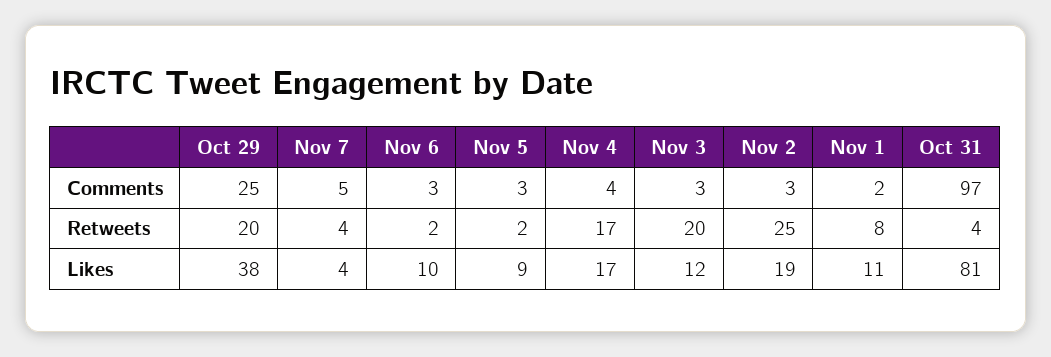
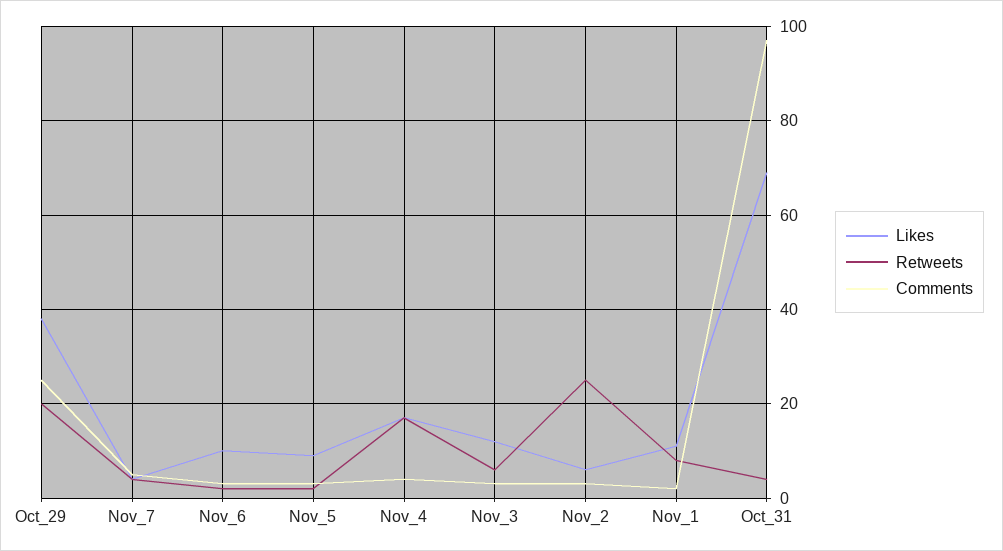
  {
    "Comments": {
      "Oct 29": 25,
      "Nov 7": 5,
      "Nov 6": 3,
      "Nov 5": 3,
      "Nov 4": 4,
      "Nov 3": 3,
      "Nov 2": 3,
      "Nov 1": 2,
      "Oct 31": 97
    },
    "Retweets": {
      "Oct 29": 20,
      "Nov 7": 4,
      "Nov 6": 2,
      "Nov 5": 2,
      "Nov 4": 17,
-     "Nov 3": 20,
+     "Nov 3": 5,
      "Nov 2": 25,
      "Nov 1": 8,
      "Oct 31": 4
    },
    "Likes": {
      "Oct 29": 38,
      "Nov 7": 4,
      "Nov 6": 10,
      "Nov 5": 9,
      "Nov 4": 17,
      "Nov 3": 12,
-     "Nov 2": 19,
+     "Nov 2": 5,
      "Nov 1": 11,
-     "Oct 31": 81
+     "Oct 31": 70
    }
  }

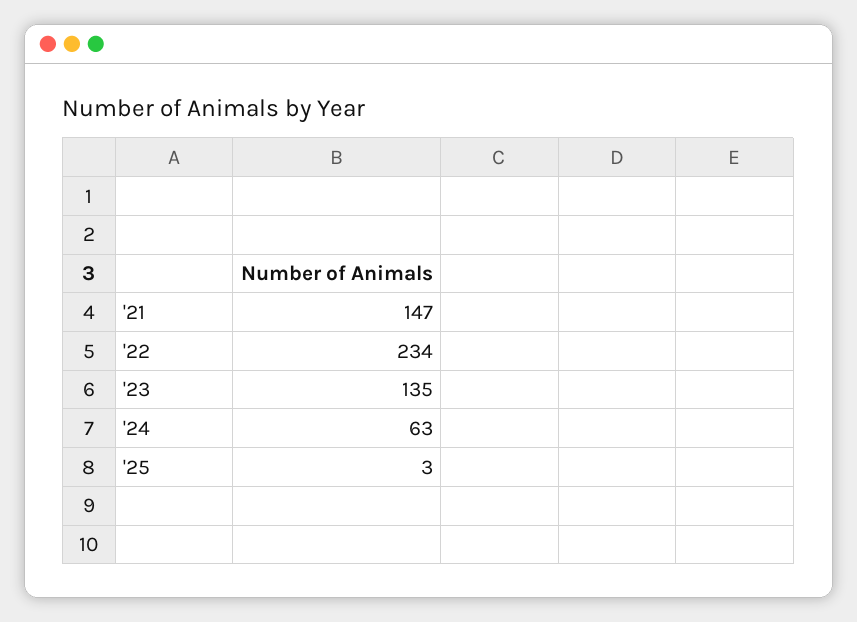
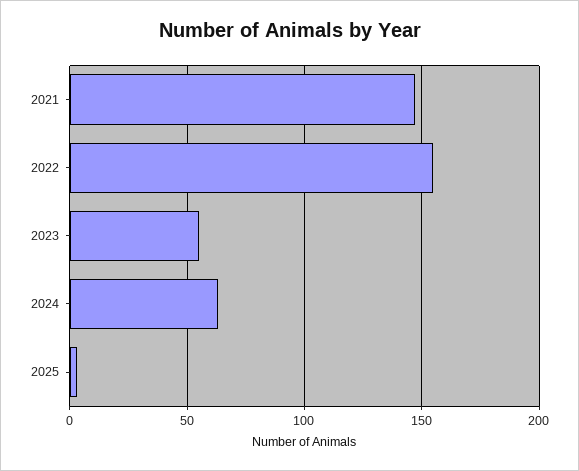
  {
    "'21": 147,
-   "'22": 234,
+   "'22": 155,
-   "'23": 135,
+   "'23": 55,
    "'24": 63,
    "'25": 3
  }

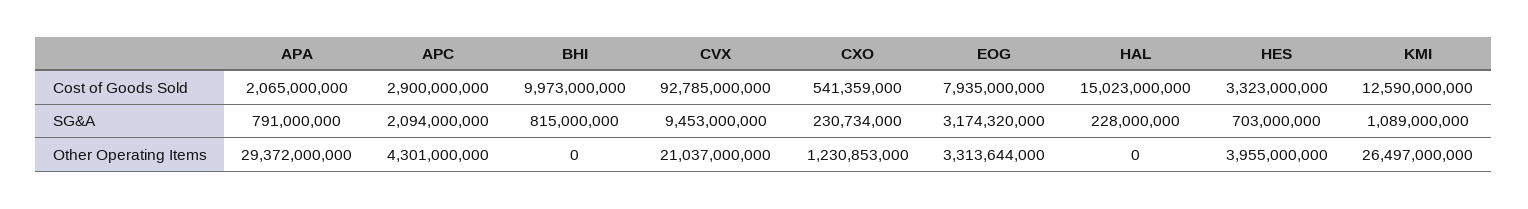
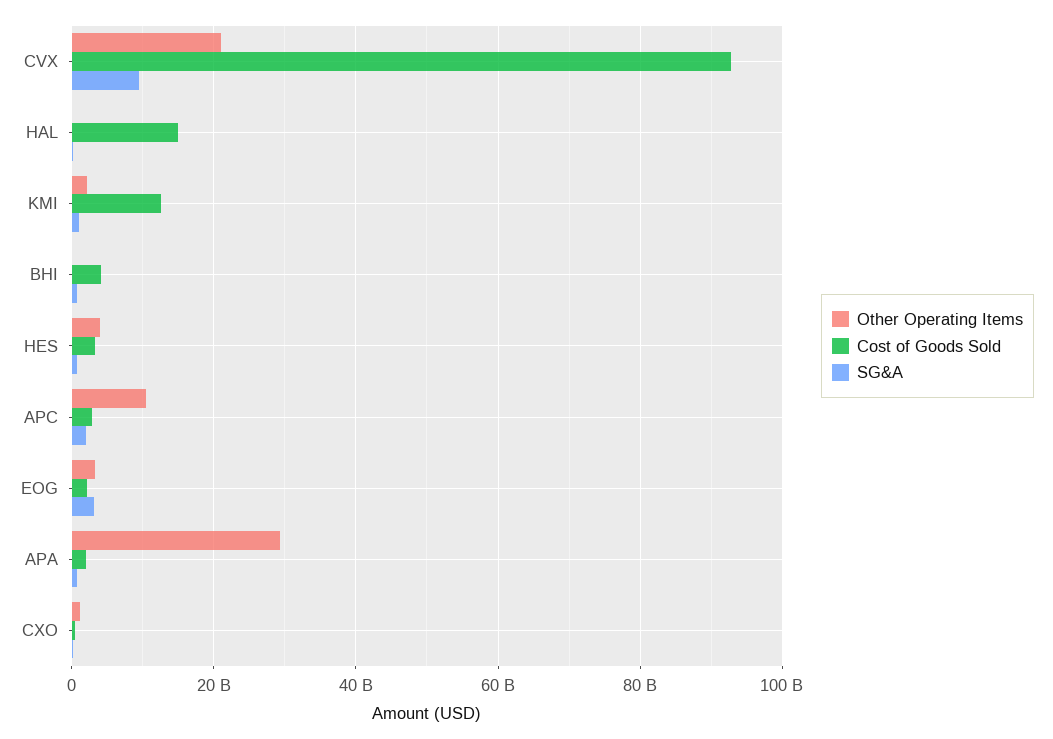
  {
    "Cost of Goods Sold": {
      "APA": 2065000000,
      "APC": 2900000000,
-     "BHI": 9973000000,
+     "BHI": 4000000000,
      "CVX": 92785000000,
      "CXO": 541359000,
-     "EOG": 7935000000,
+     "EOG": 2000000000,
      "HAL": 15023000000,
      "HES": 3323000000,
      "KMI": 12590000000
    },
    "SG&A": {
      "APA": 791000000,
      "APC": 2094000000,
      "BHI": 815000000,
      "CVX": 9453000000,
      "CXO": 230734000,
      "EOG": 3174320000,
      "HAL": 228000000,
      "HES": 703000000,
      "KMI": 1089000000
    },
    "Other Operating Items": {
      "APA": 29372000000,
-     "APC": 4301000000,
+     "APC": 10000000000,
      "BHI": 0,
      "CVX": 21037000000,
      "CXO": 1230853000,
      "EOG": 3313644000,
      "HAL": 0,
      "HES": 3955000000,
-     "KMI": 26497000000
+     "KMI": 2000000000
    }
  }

Exercise aim: When you write out the material above, keep every line exact and drop each picture.

Expected answer:
  {
    "Comments": {
      "Oct 29": 25,
      "Nov 7": 5,
      "Nov 6": 3,
      "Nov 5": 3,
      "Nov 4": 4,
      "Nov 3": 3,
      "Nov 2": 3,
      "Nov 1": 2,
      "Oct 31": 97
    },
    "Retweets": {
      "Oct 29": 20,
      "Nov 7": 4,
      "Nov 6": 2,
      "Nov 5": 2,
      "Nov 4": 17,
-     "Nov 3": 20,
+     "Nov 3": 5,
      "Nov 2": 25,
      "Nov 1": 8,
      "Oct 31": 4
    },
    "Likes": {
      "Oct 29": 38,
      "Nov 7": 4,
      "Nov 6": 10,
      "Nov 5": 9,
      "Nov 4": 17,
      "Nov 3": 12,
-     "Nov 2": 19,
+     "Nov 2": 5,
      "Nov 1": 11,
-     "Oct 31": 81
+     "Oct 31": 70
    }
  }

  {
    "'21": 147,
-   "'22": 234,
+   "'22": 155,
-   "'23": 135,
+   "'23": 55,
    "'24": 63,
    "'25": 3
  }

  {
    "Cost of Goods Sold": {
      "APA": 2065000000,
      "APC": 2900000000,
-     "BHI": 9973000000,
+     "BHI": 4000000000,
      "CVX": 92785000000,
      "CXO": 541359000,
-     "EOG": 7935000000,
+     "EOG": 2000000000,
      "HAL": 15023000000,
      "HES": 3323000000,
      "KMI": 12590000000
    },
    "SG&A": {
      "APA": 791000000,
      "APC": 2094000000,
      "BHI": 815000000,
      "CVX": 9453000000,
      "CXO": 230734000,
      "EOG": 3174320000,
      "HAL": 228000000,
      "HES": 703000000,
      "KMI": 1089000000
    },
    "Other Operating Items": {
      "APA": 29372000000,
-     "APC": 4301000000,
+     "APC": 10000000000,
      "BHI": 0,
      "CVX": 21037000000,
      "CXO": 1230853000,
      "EOG": 3313644000,
      "HAL": 0,
      "HES": 3955000000,
-     "KMI": 26497000000
+     "KMI": 2000000000
    }
  }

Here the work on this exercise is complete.